Material for this task section start
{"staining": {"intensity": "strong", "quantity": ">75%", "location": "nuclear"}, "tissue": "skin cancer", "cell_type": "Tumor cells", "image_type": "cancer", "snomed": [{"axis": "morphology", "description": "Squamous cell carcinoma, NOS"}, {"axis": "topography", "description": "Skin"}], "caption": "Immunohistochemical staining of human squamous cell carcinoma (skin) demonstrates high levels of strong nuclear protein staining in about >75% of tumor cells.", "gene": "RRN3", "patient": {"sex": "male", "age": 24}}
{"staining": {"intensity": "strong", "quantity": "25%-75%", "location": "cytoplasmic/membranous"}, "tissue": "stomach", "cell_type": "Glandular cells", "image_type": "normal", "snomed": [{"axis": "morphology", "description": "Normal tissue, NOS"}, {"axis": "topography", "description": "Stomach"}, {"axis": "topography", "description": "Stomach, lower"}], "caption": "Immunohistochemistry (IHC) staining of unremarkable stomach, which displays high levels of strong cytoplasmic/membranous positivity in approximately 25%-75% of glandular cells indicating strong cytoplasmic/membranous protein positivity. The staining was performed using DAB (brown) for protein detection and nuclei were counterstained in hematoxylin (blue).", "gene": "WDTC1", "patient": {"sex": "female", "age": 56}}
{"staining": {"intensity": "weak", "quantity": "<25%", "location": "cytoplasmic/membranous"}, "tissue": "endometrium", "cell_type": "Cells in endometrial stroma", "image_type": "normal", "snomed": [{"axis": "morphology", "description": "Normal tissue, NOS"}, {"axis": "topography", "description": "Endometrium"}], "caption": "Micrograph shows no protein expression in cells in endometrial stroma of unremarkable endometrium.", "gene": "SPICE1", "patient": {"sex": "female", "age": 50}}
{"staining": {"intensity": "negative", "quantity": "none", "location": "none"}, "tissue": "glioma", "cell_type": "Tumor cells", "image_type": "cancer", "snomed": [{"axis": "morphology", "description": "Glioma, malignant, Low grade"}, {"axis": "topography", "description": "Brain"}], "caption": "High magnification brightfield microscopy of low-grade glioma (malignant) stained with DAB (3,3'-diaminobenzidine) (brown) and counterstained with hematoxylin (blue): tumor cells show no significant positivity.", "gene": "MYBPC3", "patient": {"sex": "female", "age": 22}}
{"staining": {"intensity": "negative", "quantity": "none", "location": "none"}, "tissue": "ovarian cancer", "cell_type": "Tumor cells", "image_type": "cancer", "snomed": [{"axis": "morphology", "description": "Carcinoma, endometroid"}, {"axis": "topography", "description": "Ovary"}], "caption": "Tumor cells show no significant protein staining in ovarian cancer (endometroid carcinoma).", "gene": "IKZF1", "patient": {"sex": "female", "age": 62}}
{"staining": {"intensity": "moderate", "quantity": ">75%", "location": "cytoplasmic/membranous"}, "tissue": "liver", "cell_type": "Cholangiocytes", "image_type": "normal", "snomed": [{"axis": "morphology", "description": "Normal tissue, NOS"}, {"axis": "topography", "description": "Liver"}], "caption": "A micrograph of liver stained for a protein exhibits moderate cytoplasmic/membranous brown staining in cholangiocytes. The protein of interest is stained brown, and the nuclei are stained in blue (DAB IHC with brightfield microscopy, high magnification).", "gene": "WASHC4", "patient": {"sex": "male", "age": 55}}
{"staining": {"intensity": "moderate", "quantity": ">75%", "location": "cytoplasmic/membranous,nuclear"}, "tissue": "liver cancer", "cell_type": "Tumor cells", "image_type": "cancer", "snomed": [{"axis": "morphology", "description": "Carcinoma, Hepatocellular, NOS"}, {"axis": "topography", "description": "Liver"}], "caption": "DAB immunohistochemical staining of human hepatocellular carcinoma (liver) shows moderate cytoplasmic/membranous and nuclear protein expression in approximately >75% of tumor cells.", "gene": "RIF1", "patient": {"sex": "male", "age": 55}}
Material for this task section end
:: The task ::
Everything in the data above should be set down again precisely.

:: Expected output ::
{"staining": {"intensity": "strong", "quantity": ">75%", "location": "nuclear"}, "tissue": "skin cancer", "cell_type": "Tumor cells", "image_type": "cancer", "snomed": [{"axis": "morphology", "description": "Squamous cell carcinoma, NOS"}, {"axis": "topography", "description": "Skin"}], "caption": "Immunohistochemical staining of human squamous cell carcinoma (skin) demonstrates high levels of strong nuclear protein staining in about >75% of tumor cells.", "gene": "RRN3", "patient": {"sex": "male", "age": 24}}
{"staining": {"intensity": "strong", "quantity": "25%-75%", "location": "cytoplasmic/membranous"}, "tissue": "stomach", "cell_type": "Glandular cells", "image_type": "normal", "snomed": [{"axis": "morphology", "description": "Normal tissue, NOS"}, {"axis": "topography", "description": "Stomach"}, {"axis": "topography", "description": "Stomach, lower"}], "caption": "Immunohistochemistry (IHC) staining of unremarkable stomach, which displays high levels of strong cytoplasmic/membranous positivity in approximately 25%-75% of glandular cells indicating strong cytoplasmic/membranous protein positivity. The staining was performed using DAB (brown) for protein detection and nuclei were counterstained in hematoxylin (blue).", "gene": "WDTC1", "patient": {"sex": "female", "age": 56}}
{"staining": {"intensity": "weak", "quantity": "<25%", "location": "cytoplasmic/membranous"}, "tissue": "endometrium", "cell_type": "Cells in endometrial stroma", "image_type": "normal", "snomed": [{"axis": "morphology", "description": "Normal tissue, NOS"}, {"axis": "topography", "description": "Endometrium"}], "caption": "Micrograph shows no protein expression in cells in endometrial stroma of unremarkable endometrium.", "gene": "SPICE1", "patient": {"sex": "female", "age": 50}}
{"staining": {"intensity": "negative", "quantity": "none", "location": "none"}, "tissue": "glioma", "cell_type": "Tumor cells", "image_type": "cancer", "snomed": [{"axis": "morphology", "description": "Glioma, malignant, Low grade"}, {"axis": "topography", "description": "Brain"}], "caption": "High magnification brightfield microscopy of low-grade glioma (malignant) stained with DAB (3,3'-diaminobenzidine) (brown) and counterstained with hematoxylin (blue): tumor cells show no significant positivity.", "gene": "MYBPC3", "patient": {"sex": "female", "age": 22}}
{"staining": {"intensity": "negative", "quantity": "none", "location": "none"}, "tissue": "ovarian cancer", "cell_type": "Tumor cells", "image_type": "cancer", "snomed": [{"axis": "morphology", "description": "Carcinoma, endometroid"}, {"axis": "topography", "description": "Ovary"}], "caption": "Tumor cells show no significant protein staining in ovarian cancer (endometroid carcinoma).", "gene": "IKZF1", "patient": {"sex": "female", "age": 62}}
{"staining": {"intensity": "moderate", "quantity": ">75%", "location": "cytoplasmic/membranous"}, "tissue": "liver", "cell_type": "Cholangiocytes", "image_type": "normal", "snomed": [{"axis": "morphology", "description": "Normal tissue, NOS"}, {"axis": "topography", "description": "Liver"}], "caption": "A micrograph of liver stained for a protein exhibits moderate cytoplasmic/membranous brown staining in cholangiocytes. The protein of interest is stained brown, and the nuclei are stained in blue (DAB IHC with brightfield microscopy, high magnification).", "gene": "WASHC4", "patient": {"sex": "male", "age": 55}}
{"staining": {"intensity": "moderate", "quantity": ">75%", "location": "cytoplasmic/membranous,nuclear"}, "tissue": "liver cancer", "cell_type": "Tumor cells", "image_type": "cancer", "snomed": [{"axis": "morphology", "description": "Carcinoma, Hepatocellular, NOS"}, {"axis": "topography", "description": "Liver"}], "caption": "DAB immunohistochemical staining of human hepatocellular carcinoma (liver) shows moderate cytoplasmic/membranous and nuclear protein expression in approximately >75% of tumor cells.", "gene": "RIF1", "patient": {"sex": "male", "age": 55}}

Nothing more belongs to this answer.